* **Instructions for the task**
Scan the data. Collect each line that contains the word "人生楽しく行こうじゃないか".

* **Given records**

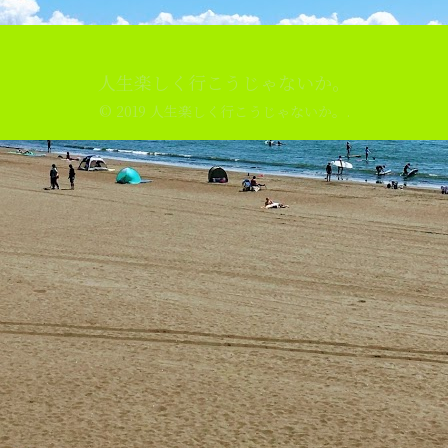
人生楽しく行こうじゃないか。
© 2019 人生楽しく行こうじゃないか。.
...
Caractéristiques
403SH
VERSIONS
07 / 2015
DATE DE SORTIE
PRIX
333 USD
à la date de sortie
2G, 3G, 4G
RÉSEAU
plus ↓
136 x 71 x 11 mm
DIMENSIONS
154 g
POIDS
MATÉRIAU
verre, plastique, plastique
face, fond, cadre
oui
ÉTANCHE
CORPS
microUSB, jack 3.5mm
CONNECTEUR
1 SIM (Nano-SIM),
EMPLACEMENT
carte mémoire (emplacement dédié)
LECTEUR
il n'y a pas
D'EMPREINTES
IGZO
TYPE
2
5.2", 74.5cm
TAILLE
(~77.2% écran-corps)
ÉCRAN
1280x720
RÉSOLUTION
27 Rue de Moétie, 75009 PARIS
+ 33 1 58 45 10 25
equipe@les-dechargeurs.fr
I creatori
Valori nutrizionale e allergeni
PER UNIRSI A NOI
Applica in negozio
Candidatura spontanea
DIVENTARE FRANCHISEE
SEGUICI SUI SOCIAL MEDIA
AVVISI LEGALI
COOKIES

* **Answer to this problem**
人生楽しく行こうじゃないか。
© 2019 人生楽しく行こうじゃないか。.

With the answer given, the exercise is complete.